First, the researchers will work to identify a leafhopper species in the field that reproduces quickly, is easy to grow in the lab, produces interesting brochosomes and is a viable host for engineered bacteria.
"The project does have an aim," Moran said, "which is to understand and engineer the production of interesting materials. But as part of getting to that aim, there will be some basic biology. Initially we'll need to survey this diversity of leafhoppers to find a good model. And we'll need to sample species for their symbionts, to find more diversity out there that we don't know about."
Leafhoppers, like humans, need 20 amino acids to make proteins. But leafhoppers can only produce 10 themselves. For the rest, they rely on symbiotic bacteria, single-celled organisms that live inside leafhopper cells and co-evolve with the bugs, to produce these molecules.

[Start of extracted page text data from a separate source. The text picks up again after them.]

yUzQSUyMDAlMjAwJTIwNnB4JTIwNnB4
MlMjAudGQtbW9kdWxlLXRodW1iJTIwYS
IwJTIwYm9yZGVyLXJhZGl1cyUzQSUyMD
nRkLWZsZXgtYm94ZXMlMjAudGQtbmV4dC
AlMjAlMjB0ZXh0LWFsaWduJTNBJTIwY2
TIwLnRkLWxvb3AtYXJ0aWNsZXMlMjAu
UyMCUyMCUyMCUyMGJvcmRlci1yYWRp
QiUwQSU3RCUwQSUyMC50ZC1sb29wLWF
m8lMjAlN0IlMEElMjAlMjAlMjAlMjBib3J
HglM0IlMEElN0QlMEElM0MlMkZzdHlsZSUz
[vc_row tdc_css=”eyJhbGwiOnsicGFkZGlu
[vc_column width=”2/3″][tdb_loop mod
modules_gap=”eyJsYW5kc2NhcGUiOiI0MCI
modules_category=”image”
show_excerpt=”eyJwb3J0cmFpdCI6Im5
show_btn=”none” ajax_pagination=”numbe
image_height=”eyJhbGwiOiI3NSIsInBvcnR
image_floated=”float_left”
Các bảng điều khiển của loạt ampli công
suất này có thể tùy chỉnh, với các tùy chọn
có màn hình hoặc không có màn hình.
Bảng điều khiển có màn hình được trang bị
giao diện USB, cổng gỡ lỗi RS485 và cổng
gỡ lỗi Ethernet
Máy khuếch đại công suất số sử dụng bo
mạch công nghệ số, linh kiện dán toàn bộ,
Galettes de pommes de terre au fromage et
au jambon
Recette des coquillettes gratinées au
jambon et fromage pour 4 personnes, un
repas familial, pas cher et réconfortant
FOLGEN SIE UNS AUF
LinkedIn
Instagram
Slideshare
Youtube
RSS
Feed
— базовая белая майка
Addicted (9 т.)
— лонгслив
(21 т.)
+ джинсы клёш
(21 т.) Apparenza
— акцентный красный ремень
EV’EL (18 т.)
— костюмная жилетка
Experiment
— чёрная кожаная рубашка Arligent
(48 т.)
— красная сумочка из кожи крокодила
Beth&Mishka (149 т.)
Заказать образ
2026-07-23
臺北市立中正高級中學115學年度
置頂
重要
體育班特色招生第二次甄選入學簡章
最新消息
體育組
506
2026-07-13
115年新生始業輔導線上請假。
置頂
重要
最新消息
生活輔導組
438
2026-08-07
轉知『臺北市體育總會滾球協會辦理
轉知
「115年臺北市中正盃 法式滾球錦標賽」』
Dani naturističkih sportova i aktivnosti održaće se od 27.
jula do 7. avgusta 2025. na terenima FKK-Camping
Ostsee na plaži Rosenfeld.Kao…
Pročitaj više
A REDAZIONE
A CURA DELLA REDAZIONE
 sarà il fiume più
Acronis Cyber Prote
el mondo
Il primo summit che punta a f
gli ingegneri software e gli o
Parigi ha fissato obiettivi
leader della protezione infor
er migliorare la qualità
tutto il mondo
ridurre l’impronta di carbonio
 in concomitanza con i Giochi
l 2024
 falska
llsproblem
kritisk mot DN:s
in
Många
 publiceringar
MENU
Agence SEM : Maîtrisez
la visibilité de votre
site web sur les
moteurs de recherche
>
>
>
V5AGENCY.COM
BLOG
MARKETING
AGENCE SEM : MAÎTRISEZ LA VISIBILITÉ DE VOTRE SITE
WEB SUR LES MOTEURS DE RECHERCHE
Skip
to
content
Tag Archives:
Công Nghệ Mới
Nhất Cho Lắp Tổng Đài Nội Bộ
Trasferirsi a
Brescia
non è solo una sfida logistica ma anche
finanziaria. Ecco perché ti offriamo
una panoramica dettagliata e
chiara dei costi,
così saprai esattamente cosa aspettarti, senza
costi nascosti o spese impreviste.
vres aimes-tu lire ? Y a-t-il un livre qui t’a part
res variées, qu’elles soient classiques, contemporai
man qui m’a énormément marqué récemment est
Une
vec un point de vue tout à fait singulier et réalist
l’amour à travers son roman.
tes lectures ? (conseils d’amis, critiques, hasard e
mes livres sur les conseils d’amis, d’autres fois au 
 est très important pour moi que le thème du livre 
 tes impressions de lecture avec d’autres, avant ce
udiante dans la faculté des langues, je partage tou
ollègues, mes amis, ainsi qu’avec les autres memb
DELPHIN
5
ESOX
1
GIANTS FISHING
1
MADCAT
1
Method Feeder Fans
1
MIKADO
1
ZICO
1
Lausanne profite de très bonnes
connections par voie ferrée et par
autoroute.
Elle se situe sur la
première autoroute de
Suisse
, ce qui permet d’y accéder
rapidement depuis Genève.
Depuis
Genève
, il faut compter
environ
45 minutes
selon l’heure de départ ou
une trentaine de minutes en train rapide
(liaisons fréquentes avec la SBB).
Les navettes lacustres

"One of the symbiont types makes two of the missing amino acids, the other makes the remaining eight," Moran said. "So, in terms of the basic building blocks needed to make proteins and cells, these organisms are perfectly complementary with the [leafhopper] host."
Moran plans to sequence the genomes of the leafhoppers and their symbionts to try and untangle which genes are needed in each to make brochosomes. Barrick, who leads the team, says the group will apply this, and a host of other techniques to try and puzzle out how symbionts and their host insect combine to make the molecules.
"We have to look at the genomes, then at the brochosomes themselves with all kinds of analytical techniques; proteomics to see what proteins are in them, transcriptomics to see what messenger RNAs are made in the cells," Barrick said. "We really want to understand this whole biological process."
Togther with the work of other members of the team, the result would be a start-to-finish understanding of the brochosome production process – information that the scientists can later use to insert symbionts that sneak in slight changes and lead to new properties. An artificial symbiont could, for example, offer an altered amino acid that makes a resulting brochosome better at absorbing light.
Before the group can do that, Delia Milliron, who studies nanostructures, will characterize the diversity of existing brochosome molecules, giving a detailed look into their hollow, spherical structure. She will also attempt to predict which changes to the brochosomes could result in new, useful optical properties.
With dozens of techniques between the scientists involved, Moran says their multidisciplinary makeup will help the team understand something that is ultimately a product of the real world.
"Real things are multidisciplinary," Moran said, "and they require different approaches and methods to understand."
Barrick says the Department of Defense grant, which provides $3.75 million over three years, with an option for a two-year extension plus an additional $2.5 million in funding, supports a multidisciplinary approach.
"That's something unique about this grant," Barrick said. "Normally, there's never the freedom to go into a project with this amount of diverse expertise."
This is the second time in just over a year that a UT Austin team has received the prestigious award. Last year, a team of interdisciplinary researchers from The University of Texas at Austin, including integrative biology professor Shalene Jha, along with experts at Arizona State University and Emory University, received a MURI grant for a project to examine and model plant reproduction and distribution.